* _What you will do_
Scan the entries below for the word "munka", then copy each line that holds it.

* _Records supplied_
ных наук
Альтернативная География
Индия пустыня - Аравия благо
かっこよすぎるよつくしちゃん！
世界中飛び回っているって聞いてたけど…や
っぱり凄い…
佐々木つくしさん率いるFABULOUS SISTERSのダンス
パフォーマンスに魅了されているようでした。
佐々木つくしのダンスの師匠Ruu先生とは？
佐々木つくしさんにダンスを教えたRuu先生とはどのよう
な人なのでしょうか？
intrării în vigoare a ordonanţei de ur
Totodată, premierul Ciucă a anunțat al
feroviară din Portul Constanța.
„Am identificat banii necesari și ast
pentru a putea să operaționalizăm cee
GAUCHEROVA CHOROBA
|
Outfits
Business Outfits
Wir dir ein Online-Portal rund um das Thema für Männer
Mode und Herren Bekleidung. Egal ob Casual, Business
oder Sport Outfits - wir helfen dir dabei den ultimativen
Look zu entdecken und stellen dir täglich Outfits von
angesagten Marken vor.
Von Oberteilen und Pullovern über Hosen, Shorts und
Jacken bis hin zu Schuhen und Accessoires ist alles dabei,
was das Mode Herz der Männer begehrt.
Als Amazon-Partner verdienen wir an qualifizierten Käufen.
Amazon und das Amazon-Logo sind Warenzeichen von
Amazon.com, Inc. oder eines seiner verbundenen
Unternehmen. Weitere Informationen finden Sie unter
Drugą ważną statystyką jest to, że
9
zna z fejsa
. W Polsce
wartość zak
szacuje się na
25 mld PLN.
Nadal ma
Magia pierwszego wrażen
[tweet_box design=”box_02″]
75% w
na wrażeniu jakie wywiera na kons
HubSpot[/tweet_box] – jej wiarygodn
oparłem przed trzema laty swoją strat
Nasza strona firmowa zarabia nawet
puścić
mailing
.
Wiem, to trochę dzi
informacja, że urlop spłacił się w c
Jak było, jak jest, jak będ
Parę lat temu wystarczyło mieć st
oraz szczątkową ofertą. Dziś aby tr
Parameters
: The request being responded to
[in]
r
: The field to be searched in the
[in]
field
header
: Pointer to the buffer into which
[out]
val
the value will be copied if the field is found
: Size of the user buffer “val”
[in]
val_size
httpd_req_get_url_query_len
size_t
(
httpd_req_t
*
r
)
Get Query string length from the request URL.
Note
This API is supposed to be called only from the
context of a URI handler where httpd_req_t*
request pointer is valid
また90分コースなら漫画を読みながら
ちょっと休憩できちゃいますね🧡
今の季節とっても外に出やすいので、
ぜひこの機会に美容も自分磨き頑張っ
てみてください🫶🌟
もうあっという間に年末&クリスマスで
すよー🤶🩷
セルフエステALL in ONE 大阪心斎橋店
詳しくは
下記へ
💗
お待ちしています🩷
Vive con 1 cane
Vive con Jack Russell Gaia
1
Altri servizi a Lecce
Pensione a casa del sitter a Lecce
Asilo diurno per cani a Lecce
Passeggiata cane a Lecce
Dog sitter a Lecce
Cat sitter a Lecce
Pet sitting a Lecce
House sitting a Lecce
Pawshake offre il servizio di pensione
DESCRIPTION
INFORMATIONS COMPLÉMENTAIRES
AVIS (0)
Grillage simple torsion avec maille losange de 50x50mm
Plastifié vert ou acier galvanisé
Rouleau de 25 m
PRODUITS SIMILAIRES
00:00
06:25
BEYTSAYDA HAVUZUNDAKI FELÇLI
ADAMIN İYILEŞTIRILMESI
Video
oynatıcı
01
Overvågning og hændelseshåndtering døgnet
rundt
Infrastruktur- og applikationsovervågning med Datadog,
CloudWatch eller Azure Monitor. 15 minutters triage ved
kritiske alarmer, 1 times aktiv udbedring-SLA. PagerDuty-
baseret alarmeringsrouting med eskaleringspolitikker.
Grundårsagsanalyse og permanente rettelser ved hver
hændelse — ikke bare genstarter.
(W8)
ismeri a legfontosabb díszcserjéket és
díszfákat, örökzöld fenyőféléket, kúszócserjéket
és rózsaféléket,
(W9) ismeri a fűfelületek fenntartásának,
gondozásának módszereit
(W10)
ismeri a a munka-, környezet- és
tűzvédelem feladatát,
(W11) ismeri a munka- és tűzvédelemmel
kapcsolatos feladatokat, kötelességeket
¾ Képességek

* _Answer area_
ismeri a a munka-, környezet- és
(W11) ismeri a munka- és tűzvédelemmel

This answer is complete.